According to Our World in Data, just 1% of people in low-income countries have received at least one dose of the coronavirus vaccine, and 80% of the 3.25 billion doses administered thus far have gone to rich nations.
Dr. Tedros Adhanom Ghebreyesus, director general of the World Health Organization (WHO), warned in a speech last week that vaccine sharing by rich nations is "still only a trickle, which is being outpaced by variants." In addition to Delta, experts are watching with alarm as the Lambda strain--first detected in Peru--spreads in dozens of countries.
"Compounded by more transmissible variants, like Delta, which is quickly becoming the dominant strain in many countries, we are in a very dangerous period of this pandemic," said Tedros. "In those countries with low vaccination coverage, terrible scenes of hospitals overflowing are again becoming the norm. But no country is out of the woods yet. The Delta variant is dangerous and is continuing to evolve and mutate, which requires constant evaluation and careful adjustment of the public health response."
On Tuesday, WHO experts cautioned countries against prematurely lifting coronavirus-related restrictions amid the Delta surge.
"All of the countries of the Americas, we still have nearly one million cases a week," he said. "And the same in Europe... with half a million cases a week.
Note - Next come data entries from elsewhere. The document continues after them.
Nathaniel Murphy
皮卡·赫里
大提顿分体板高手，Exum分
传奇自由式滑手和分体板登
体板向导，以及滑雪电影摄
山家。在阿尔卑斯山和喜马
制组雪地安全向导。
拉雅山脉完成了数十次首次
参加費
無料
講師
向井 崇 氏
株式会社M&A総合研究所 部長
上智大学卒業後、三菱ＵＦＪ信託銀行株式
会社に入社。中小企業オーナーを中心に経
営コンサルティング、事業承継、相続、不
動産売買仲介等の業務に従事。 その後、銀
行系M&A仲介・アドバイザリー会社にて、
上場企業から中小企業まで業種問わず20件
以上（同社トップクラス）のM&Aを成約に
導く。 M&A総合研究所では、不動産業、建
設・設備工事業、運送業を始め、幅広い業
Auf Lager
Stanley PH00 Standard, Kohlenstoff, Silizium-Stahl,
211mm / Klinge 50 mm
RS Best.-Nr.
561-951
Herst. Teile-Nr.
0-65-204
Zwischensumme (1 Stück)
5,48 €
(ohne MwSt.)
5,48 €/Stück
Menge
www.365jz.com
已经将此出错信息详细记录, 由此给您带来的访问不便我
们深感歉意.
It's not like this thing has gone away," said Dr. Mike Ryan, head of the WHO's Health Emergencies Programme. "It isn't over."
Raising concerns about the ability of new variants to evade vaccines, a preliminary study conducted in Israel found that the two-dose BioNTech/Pfizer vaccine is 64% effective in preventing Delta infection, compared to a 94% effectiveness against other strains. The research also indicated that the vaccine is 93% effective in preventing serious illness and hospitalization from the Delta mutation.
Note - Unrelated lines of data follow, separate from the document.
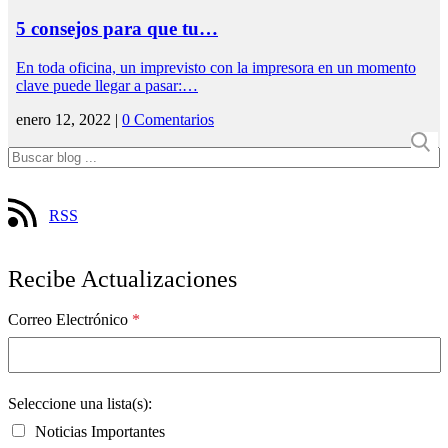
5 consejos para que tu…
En toda oficina, un imprevisto con la impresora en un momento
clave puede llegar a pasar:…
enero 12, 2022 |
0 Comentarios
RSS
Recibe Actualizaciones
Correo Electrónico
*
Seleccione una lista(s):
Noticias Importantes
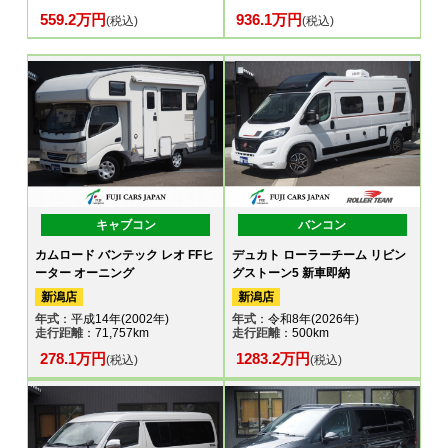
559.2万円
936.1万円
(税込)
(税込)
キャブコン
バンコン
カムロード バンテック レオ FFヒ
デュカト ローラーチーム リビン
ーター オーニング
グストーン5 新車即納
新潟店
新潟店
年式
：平成14年(2002年)
年式
：令和8年(2026年)
走行距離
：71,757km
走行距離
：500km
278.1万円
1283.2万円
(税込)
(税込)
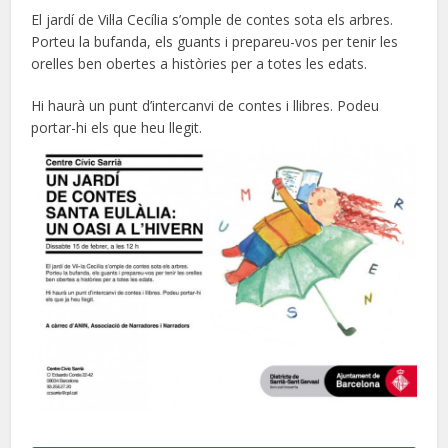
El jardí de Vil·la Cecília s’omple de contes sota els arbres.
Porteu la bufanda, els guants i prepareu-vos per tenir les
orelles ben obertes a històries per a totes les edats.
Hi haurà un punt d’intercanvi de contes i llibres. Podeu
portar-hi els que heu llegit.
As with other strains, Delta poses the greatest threat to populations that have either struggled to obtain access to vaccines or refused to participate in inoculation drives.
"With so few people in developing countries vaccinated, their point of maximum danger is ahead," James Naismith, director of the Rosalind Franklin Institute in Oxford, told The Guardian. "Once Delta gets going, it will overwhelm healthcare systems very rapidly unless vaccination improves."
Unvaccinated people in rich nations are also at risk. USA Today reported Monday that "Covid-19 cases were up in nearly half of U.S. states heading into the July 4 weekend."
"Alaska and Arkansas more than doubled cases in just the last week. South Carolina and Kansas are up more than 50%," the outlet noted. "In Missouri, the number of hospitalized Covid-19 patients jumped by nearly 30% over the Fourth of July weekend in a hard-hit area where immunization rates are low, leading to a temporary ventilator shortage and a public call for help from respiratory therapists."
Public health officials in Mississippi--the U.S. state with the lowest vaccination rate--said that 95% of residents who have recently been hospitalized due to Covid-19 have not been vaccinated. According to an analysis by the Associated Press, 99% of recent coronavirus deaths in the U.S. have been among unvaccinated people.